その要因は、もともとBAKEブランドのデザインが好きで入社したメンバーが集まっているからだと思います。「良いデザイン」に対する感覚がみんな似ているんです。逆に言うと、個性豊か過ぎて、共通点がそれくらいしかない(笑)。趣味とか性格は、みんなかなりバラバラです。

井手口:「BAKEらしいデザインが好き」という共通点を軸に、それぞれの個性を発揮できるから面白いものが生まれるのかもしれません。デザインチーム内でのコミュニケーションも活発なので、新しい企画も生まれやすいですし。

経営陣もデザイナーやクリエイターにリスペクトがあるので、提案をオープンに聞いてくれます。ぼくらから生まれた新しい企画も、内容が面白ければ採用してくれるんです。

―たしかに、経営陣がクリエイティブを重視しているのは大きいですね。BAKEでは、社内行事も精力的に行っているそうですが、そこでもデザインを重視しているのでしょうか?

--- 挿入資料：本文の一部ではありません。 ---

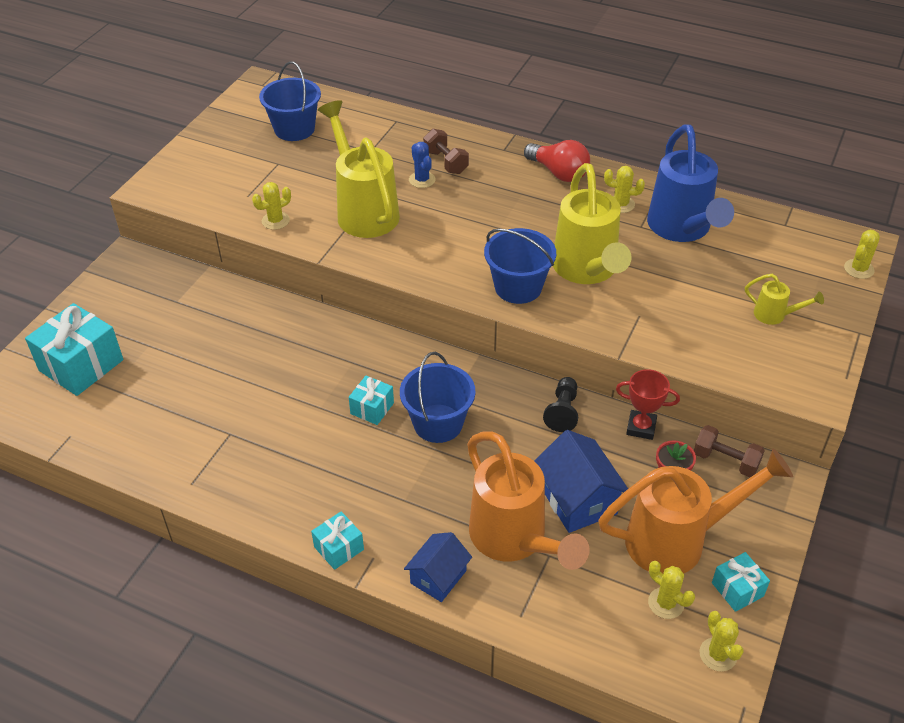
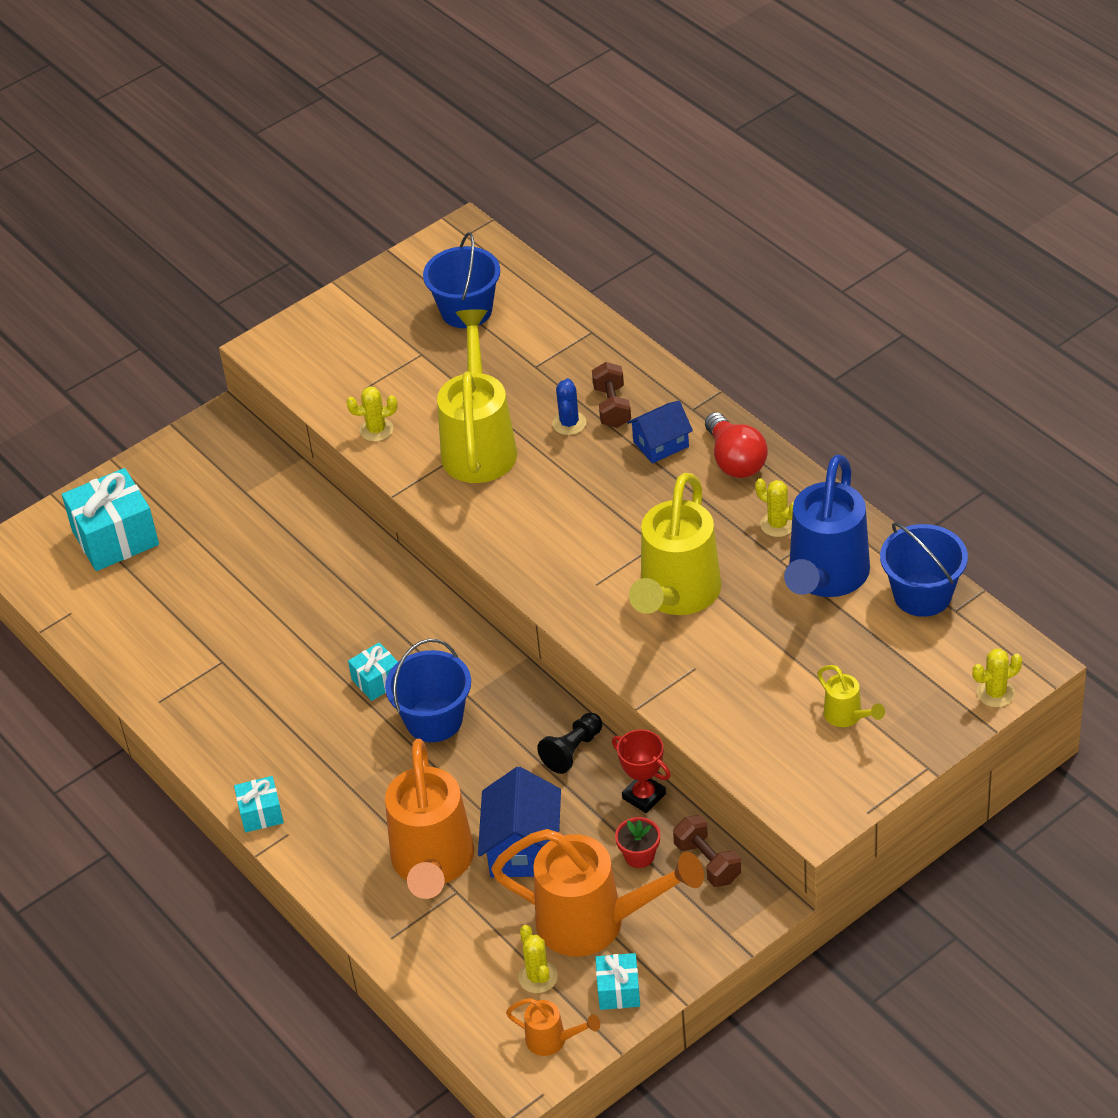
camera: 30 degrees right, 0 degrees up
blue house [404,532,472,602] -> blue house moved to [627,401,693,464]
blue bucket [484,228,556,304] -> blue bucket moved to [880,522,968,617]
yellow cactus [699,611,744,671] -> orange watering can [506,998,600,1056]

河西:もちろんです。ワークショップや社内イベントのデザインワークにも、毎回力を入れています。ほかにも、勤怠管理システムのオリジナルアイコンをつくったり、社内の自動販売機をデザインしたり、オフィスの棚をDIYしたり……もはや社内で目に入るものは、全部オリジナルにしたいくらいです(笑)。

勤怠管理システムのアイコン。「申請承認」は「いいね!」ボタンを連想させる鍋つかみになっていたり、「打刻申請」がチーズタルトになっていたり、お菓子に絡めたアイコンになっている

社内の自動販売機。クリエイティブ部内でコンペを開催しオリジナルに仕上げた(画像提供:BAKE)

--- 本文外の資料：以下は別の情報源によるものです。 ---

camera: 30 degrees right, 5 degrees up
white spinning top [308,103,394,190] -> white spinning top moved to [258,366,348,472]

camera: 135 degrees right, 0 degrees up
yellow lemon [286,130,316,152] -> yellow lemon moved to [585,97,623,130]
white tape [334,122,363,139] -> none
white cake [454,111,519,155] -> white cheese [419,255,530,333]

―デザインに対するこだわりが半端じゃないですね……(笑)。

河西:販売スタッフ向けに、アンバサダーブックを作成して配布したこともあります。販売スタッフは、ブランドの魅力を直接お客さまに伝える宣伝大使。気持ちよく働いてもらえるよう、ブランドの概要や店頭での立ち振る舞いなどを記しました。

会社が成長し組織が大きくなってくると、どうしても縦割りになってしまうもの。まず社内の人間全員が、会社やブランドのベースにある考えを知って、愛着を持つことが大切だと思うんです。

社員同士の距離が近く、風通しのいい風土を保つためにも、デザインの力で環境づくりから働きかけるように意識しています。

「遊びに行く感覚」で会社に行く。チャレンジを楽しめる環境がここにはある

―皆さん忙しくも楽しんで働いているような印象があります。最後に、BAKEのインハウスクリエイターとしてのやりがいを教えてください。

井手口:一般的に洋菓子は女性向けのパッケージが多いですが、BAKEは枠にとらわれないデザインができる。ターゲットよりも商品を主体にしたデザインを重視しているからです。

だから、男女問わずかっこいいと思ってもらえるデザインが多いんですよ。そこは他社の菓子メーカーにない魅力だと思います。

あとは、アートディレクターとして、デザイナーとして、川上から川下まで手がけられるのも魅力。それがインハウスクリエイターのいいところだと思います。

Cheng:戦略からデザインまで一貫して携れるのは大きな魅力ですよね。「会社やブランドをもっと良くしていきたい」という思いをもとにアイデアを出し、それを主体的にデザインに反映できる。

責任もあるけど、やりがいのほうが強いです。私のミッションは、アジア以外の海外にもBAKEブランドを広めることなので、語学もさらに磨いていきたいですね。

河西:ぼくはBAKEに入社してからいままで、良い意味で「遊びに行く感覚」で会社に行っています。それくらい、仕事を楽しめています。遊び心を大切にしている会社だから、いろんなことにチャレンジできる。「自分が楽しむこと」を出発点にして、会社やブランドのことを考えていけるのが面白いですね。

柿崎:やろうと思ったことは、だいたい何でもできる会社です。自発的に提案して楽しめるメンバーが多く、ほかのチームのいろんな人と気軽に意見交換できるのもBAKEの良いところ。

いまは国内外の出店も加速させていて、さらに多様なメンバーを募集している最中です。新しい仲間が増えるのが楽しみですね。